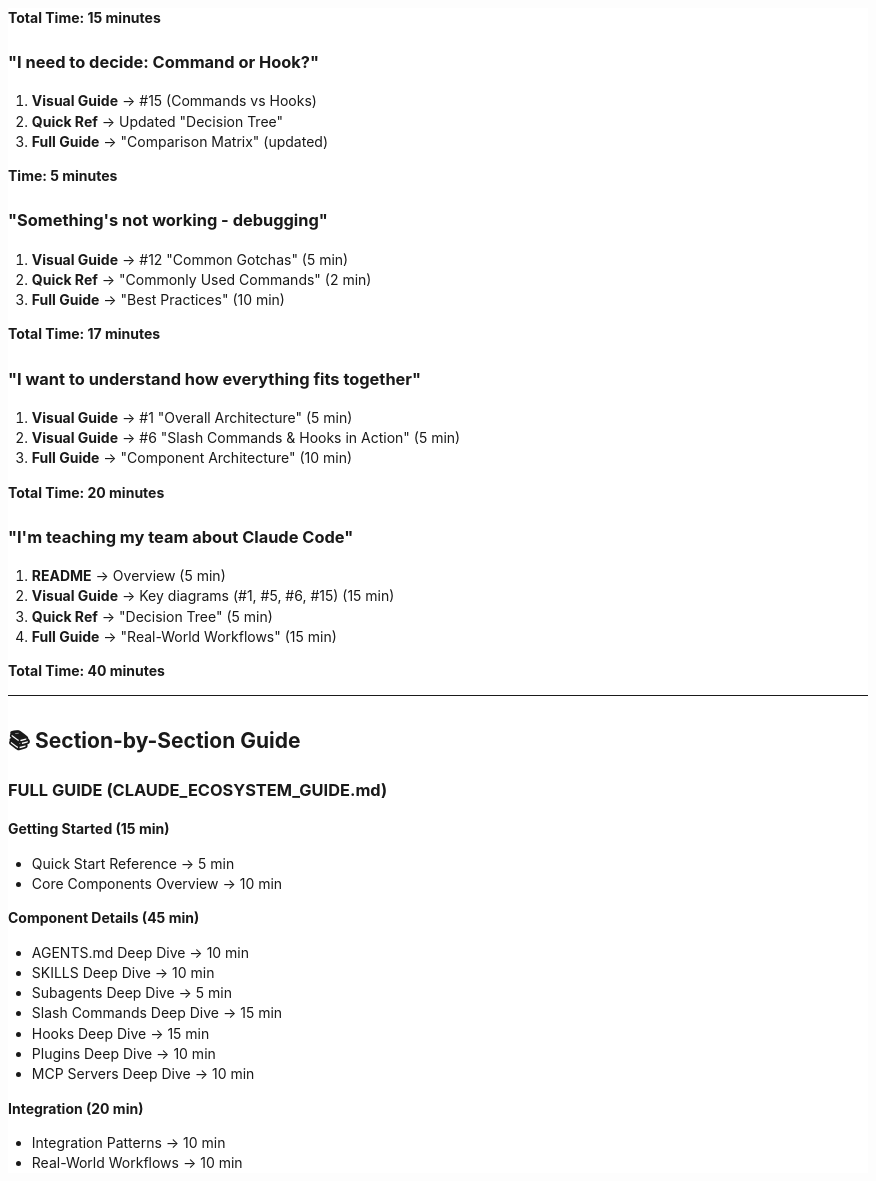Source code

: **Total Time: 15 minutes**

### "I need to decide: Command or Hook?"
1. **Visual Guide** → #15 (Commands vs Hooks)
2. **Quick Ref** → Updated "Decision Tree"
3. **Full Guide** → "Comparison Matrix" (updated)

**Time: 5 minutes**

### "Something's not working - debugging"
1. **Visual Guide** → #12 "Common Gotchas" (5 min)
2. **Quick Ref** → "Commonly Used Commands" (2 min)
3. **Full Guide** → "Best Practices" (10 min)

**Total Time: 17 minutes**

### "I want to understand how everything fits together"
1. **Visual Guide** → #1 "Overall Architecture" (5 min)
2. **Visual Guide** → #6 "Slash Commands & Hooks in Action" (5 min)
3. **Full Guide** → "Component Architecture" (10 min)

**Total Time: 20 minutes**

### "I'm teaching my team about Claude Code"
1. **README** → Overview (5 min)
2. **Visual Guide** → Key diagrams (#1, #5, #6, #15) (15 min)
3. **Quick Ref** → "Decision Tree" (5 min)
4. **Full Guide** → "Real-World Workflows" (15 min)

**Total Time: 40 minutes**

---

## 📚 Section-by-Section Guide

### FULL GUIDE (CLAUDE_ECOSYSTEM_GUIDE.md)

**Getting Started (15 min)**
- Quick Start Reference → 5 min
- Core Components Overview → 10 min

**Component Details (45 min)**
- AGENTS.md Deep Dive → 10 min
- SKILLS Deep Dive → 10 min
- Subagents Deep Dive → 5 min
- Slash Commands Deep Dive → 15 min
- Hooks Deep Dive → 15 min
- Plugins Deep Dive → 10 min
- MCP Servers Deep Dive → 10 min

**Integration (20 min)**
- Integration Patterns → 10 min
- Real-World Workflows → 10 min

⁂

All lines with the word "Real" must be located in the data and copied.

4. **Full Guide** → "Real-World Workflows" (15 min)
- Real-World Workflows → 10 min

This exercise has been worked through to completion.